━━ PROVIDED INFORMATION ━━
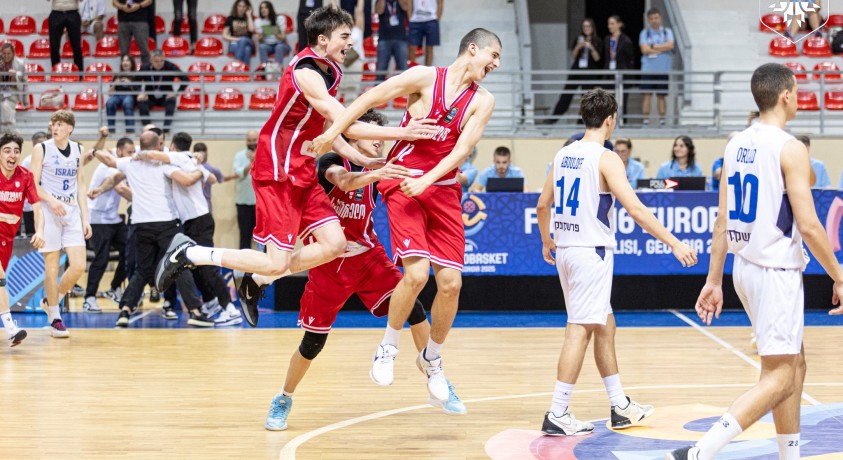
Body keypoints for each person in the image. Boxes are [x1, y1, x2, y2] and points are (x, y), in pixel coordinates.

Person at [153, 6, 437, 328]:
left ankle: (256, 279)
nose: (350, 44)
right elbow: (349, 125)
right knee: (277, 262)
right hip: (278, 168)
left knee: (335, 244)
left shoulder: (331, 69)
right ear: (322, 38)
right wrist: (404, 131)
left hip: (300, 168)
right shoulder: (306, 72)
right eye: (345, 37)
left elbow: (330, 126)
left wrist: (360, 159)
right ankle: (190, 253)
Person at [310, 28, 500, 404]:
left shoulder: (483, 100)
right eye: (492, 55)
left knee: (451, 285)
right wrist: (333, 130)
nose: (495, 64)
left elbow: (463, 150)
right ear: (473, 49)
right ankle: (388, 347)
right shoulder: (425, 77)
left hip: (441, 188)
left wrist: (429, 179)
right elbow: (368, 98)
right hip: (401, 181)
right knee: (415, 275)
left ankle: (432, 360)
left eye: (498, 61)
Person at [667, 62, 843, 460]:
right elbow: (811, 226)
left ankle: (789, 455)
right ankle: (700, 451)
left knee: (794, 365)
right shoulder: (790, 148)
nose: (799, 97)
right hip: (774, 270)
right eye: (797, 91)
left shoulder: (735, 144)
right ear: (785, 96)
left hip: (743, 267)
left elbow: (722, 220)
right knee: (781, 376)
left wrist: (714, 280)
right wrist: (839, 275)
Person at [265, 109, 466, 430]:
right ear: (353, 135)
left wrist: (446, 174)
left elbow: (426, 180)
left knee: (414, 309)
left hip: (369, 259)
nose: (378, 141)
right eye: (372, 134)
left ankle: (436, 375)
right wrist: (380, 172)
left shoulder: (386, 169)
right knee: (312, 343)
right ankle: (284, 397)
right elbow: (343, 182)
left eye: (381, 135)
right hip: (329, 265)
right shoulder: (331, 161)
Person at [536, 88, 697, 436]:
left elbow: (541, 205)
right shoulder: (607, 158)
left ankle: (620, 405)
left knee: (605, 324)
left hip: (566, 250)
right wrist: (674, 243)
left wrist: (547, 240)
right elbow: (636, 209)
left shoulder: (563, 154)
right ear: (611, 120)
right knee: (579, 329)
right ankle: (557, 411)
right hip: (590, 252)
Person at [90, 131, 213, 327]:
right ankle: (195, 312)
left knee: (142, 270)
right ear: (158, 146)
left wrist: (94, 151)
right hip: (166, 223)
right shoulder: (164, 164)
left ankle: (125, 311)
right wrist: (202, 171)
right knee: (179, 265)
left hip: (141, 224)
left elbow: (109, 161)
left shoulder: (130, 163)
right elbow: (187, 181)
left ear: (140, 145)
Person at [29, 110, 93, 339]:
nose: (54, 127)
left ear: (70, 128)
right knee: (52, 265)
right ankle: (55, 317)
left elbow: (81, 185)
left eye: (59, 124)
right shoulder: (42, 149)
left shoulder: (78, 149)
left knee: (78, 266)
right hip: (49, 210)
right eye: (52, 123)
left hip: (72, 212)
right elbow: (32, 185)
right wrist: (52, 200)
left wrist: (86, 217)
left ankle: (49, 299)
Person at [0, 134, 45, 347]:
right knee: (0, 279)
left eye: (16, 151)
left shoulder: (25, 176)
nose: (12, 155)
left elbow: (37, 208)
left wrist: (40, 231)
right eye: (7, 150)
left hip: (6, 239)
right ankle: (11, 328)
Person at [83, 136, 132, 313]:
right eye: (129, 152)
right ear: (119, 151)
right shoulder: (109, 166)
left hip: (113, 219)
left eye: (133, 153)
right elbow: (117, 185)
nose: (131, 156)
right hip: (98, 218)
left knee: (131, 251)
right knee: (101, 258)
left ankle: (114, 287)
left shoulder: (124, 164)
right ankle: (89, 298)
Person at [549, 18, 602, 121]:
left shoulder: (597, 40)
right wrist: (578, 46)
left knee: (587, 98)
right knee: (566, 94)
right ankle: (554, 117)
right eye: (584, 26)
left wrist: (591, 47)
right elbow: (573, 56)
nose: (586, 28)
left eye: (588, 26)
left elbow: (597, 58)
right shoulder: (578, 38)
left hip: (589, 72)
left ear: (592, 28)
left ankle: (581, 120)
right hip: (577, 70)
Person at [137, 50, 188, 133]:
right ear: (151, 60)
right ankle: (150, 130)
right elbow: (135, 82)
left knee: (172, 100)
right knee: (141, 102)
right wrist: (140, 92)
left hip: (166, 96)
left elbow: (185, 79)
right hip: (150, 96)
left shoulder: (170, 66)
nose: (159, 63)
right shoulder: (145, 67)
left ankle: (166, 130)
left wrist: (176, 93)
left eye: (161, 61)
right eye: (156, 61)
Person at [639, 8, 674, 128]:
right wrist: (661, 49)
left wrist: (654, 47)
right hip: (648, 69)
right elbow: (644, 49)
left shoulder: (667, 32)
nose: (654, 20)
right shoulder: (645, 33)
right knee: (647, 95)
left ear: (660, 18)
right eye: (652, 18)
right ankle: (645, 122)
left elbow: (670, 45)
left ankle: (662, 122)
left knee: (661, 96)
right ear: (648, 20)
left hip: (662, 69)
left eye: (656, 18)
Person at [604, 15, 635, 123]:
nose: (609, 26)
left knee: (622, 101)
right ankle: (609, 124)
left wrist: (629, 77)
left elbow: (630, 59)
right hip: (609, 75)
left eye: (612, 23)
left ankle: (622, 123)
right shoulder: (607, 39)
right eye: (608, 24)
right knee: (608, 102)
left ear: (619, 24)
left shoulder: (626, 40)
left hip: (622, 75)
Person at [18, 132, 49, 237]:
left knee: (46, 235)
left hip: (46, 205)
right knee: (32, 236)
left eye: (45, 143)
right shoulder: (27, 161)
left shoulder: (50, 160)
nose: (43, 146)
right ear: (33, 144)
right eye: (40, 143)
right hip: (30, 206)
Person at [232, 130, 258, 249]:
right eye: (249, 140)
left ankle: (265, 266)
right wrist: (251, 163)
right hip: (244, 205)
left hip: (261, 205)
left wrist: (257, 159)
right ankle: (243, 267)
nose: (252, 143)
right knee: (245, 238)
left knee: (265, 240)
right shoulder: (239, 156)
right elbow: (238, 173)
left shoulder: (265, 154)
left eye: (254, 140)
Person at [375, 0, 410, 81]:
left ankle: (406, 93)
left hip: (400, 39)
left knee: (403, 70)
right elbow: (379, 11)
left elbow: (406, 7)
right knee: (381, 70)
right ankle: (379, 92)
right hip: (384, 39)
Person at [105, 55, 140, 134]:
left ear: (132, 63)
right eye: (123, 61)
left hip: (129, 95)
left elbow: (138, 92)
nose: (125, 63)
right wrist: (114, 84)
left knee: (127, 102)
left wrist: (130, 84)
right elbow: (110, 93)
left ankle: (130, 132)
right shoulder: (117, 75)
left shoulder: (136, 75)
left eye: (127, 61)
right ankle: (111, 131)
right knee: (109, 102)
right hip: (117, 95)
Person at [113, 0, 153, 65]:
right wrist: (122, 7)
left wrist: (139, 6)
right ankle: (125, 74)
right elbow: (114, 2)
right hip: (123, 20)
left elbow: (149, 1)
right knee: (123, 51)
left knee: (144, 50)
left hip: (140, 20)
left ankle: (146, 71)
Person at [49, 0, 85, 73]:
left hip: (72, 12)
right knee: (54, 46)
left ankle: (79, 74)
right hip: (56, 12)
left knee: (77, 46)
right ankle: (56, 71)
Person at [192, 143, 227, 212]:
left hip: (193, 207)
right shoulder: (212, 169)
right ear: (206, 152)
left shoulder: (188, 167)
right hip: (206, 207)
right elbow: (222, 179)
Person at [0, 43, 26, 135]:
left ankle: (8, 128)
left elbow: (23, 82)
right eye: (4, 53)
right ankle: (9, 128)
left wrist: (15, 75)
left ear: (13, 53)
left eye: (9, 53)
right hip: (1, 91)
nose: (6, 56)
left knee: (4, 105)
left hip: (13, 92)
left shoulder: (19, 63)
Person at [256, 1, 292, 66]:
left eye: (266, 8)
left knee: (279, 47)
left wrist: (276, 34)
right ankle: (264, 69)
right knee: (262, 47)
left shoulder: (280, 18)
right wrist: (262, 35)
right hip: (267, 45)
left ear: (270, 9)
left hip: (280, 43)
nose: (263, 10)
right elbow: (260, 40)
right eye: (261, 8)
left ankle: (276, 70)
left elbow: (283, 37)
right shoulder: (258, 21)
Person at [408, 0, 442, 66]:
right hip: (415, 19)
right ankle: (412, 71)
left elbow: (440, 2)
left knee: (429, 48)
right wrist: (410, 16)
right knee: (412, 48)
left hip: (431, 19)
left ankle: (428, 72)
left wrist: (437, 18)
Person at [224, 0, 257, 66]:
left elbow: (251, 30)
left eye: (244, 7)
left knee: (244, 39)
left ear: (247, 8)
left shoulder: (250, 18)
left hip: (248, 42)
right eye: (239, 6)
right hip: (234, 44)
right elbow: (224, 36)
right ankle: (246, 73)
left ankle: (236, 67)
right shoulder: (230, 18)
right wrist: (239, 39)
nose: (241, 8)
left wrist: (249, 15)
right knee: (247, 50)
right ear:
━━━
EXERCISE DIRECTIONS
Begin at the line above that has "left knee: (661, 96)" and stop after the line that has "right ankle: (125, 74)", copying each line exactly and adding nothing else.

RESULT OF THIS EXERCISE
left knee: (661, 96)
right ear: (648, 20)
left hip: (662, 69)
left eye: (656, 18)
Person at [604, 15, 635, 123]:
nose: (609, 26)
left knee: (622, 101)
right ankle: (609, 124)
left wrist: (629, 77)
left elbow: (630, 59)
right hip: (609, 75)
left eye: (612, 23)
left ankle: (622, 123)
right shoulder: (607, 39)
right eye: (608, 24)
right knee: (608, 102)
left ear: (619, 24)
left shoulder: (626, 40)
left hip: (622, 75)
Person at [18, 132, 49, 237]:
left knee: (46, 235)
left hip: (46, 205)
right knee: (32, 236)
left eye: (45, 143)
right shoulder: (27, 161)
left shoulder: (50, 160)
nose: (43, 146)
right ear: (33, 144)
right eye: (40, 143)
right hip: (30, 206)
Person at [232, 130, 258, 249]:
right eye: (249, 140)
left ankle: (265, 266)
right wrist: (251, 163)
right hip: (244, 205)
left hip: (261, 205)
left wrist: (257, 159)
right ankle: (243, 267)
nose: (252, 143)
right knee: (245, 238)
left knee: (265, 240)
right shoulder: (239, 156)
right elbow: (238, 173)
left shoulder: (265, 154)
left eye: (254, 140)
Person at [375, 0, 410, 81]:
left ankle: (406, 93)
left hip: (400, 39)
left knee: (403, 70)
right elbow: (379, 11)
left elbow: (406, 7)
right knee: (381, 70)
right ankle: (379, 92)
right hip: (384, 39)
Person at [105, 55, 140, 134]:
left ear: (132, 63)
right eye: (123, 61)
left hip: (129, 95)
left elbow: (138, 92)
nose: (125, 63)
right wrist: (114, 84)
left knee: (127, 102)
left wrist: (130, 84)
right elbow: (110, 93)
left ankle: (130, 132)
right shoulder: (117, 75)
left shoulder: (136, 75)
left eye: (127, 61)
right ankle: (111, 131)
right knee: (109, 102)
right hip: (117, 95)
Person at [113, 0, 153, 65]:
right wrist: (122, 7)
left wrist: (139, 6)
right ankle: (125, 74)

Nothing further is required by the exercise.